“老婆,你說甚麼?兒子和女兒都不是我的?!”
病牀上,一個帶着各種監護儀器,插着氧氣的中年男子,不敢相信的瞪大眼睛。
一個穿着藍底銀華旗袍,風韻猶存,極有氣質的中年女人,低頭看着自己那帶着一支極品翡翠鐲子的手腕上,纏繞了一圈的綠色氧氣管,面無表情的冷聲說道:“顧鈞,我就讓你死個明白吧。”
“這麼多年,我段玉潔從沒把你當丈夫,你從一開始就是我的舔狗,一直都是!我怎麼可能給一條舔狗生孩子?”
“兒子和女兒都是彭博的,跟你這條舔狗一點關係都沒有。”
“而你的病情發展到現在,也是我給你下藥造成的。”
說着用帶着最新款鑽石戒指的修長手指,慢慢捏緊氧氣管。
“你,你爲甚麼......”
顧鈞切斷供氧,便立刻開始大口喘氣,用盡全力抬起顫抖的手,怒指他精心呵護三十年,還爲之坐了四年牢的妻子。
怪不得自己一個普通的感冒咳嗽,竟然發展成了肺癌晚期,原來是這個蛇蠍女人給自己下毒。
“這就你這些年,睡了玉潔十三次的代價。”
隨着聲音,一個穿着白大褂,裏面是西裝白襯衫,很有儒雅氣質的中年男子走了進來。
這個私立醫院的主任醫師,段玉潔孩子的父親,彭博。
他原本在省一院當副院長,但被查出貪污受賄坐了五年牢,出獄後顧鈞動用了很多關係,才安排到這裏做了醫生。
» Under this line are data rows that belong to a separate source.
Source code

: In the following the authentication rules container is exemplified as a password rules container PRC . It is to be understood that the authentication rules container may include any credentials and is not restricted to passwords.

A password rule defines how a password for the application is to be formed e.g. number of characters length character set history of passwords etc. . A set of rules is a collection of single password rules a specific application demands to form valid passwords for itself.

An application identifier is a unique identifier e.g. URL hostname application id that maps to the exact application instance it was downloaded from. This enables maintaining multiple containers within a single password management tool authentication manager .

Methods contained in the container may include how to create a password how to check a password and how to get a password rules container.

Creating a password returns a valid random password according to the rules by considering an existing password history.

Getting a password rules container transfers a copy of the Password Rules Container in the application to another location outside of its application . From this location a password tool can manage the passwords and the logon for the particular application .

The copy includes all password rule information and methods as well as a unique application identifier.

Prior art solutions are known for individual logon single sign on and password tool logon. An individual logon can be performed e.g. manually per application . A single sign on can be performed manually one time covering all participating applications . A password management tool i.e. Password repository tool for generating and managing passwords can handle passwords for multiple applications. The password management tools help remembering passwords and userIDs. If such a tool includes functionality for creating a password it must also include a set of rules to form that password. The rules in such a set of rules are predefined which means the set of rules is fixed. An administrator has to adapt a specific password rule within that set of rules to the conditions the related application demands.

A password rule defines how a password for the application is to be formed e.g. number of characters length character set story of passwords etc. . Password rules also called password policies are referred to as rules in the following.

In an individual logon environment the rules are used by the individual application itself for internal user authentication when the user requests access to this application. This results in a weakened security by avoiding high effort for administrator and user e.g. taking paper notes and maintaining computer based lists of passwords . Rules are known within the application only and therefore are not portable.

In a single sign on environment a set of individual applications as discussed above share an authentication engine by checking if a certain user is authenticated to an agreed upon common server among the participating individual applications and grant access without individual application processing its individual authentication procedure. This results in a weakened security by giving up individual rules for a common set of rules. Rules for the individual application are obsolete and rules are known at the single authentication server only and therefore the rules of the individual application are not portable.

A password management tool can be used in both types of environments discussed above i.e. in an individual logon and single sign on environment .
彭博攬住段玉潔那依舊纖細的腰,臉上帶着陰森的微笑,看着顧鈞說道:“顧鈞,我真的得謝謝你。”
……
昨天的模擬考試,段玉潔考了全年級第十,五個閨蜜鬧着讓她請客,她就點了七八個食堂最好的菜。
跟往常一樣,顧鈞過來付賬。
但今天卻不知怎麼,突然發呆了。
後面的同學不滿的催促,讓段玉潔感到沒面子,讓閨蜜楊麗萍提醒。
可沒想到,這個舔狗竟然反了天,竟然不付賬!
“你們怎麼回事?打不打飯?不打飯別佔着窗口!”
後面的同學又開始催。
段玉潔心中頓時大怒,對着顧鈞冷聲叱道:“你怎麼回事?不付讓開,別擋着我付錢!”
顧鈞冷笑更盛。
你付?
老子倒要看看你怎麼付!
他再次側跨一步,離窗口足有一米開外:“我不擋着你了吧?快點付,後面的同學等急了。”
段玉潔頓時怒火難遏,立刻跨前一步,站到窗口前:“多少錢?”
“八十七!”
打菜師傅不耐煩的說道。
……
“快看,咱們的高冷校花想喫霸王餐,被打飯師傅給抓住了!”
“她不是有舔狗付賬嗎?今天這是怎麼了?”
“那傻叉一個月給段玉潔花一千多,一口氣花了四年,還啥也沒舔到,今天突然不舔了。”
“平常高傲的跟個開屏孔雀似的,原來是用別人的錢,現在別人不讓用,露出後面的屁股了。”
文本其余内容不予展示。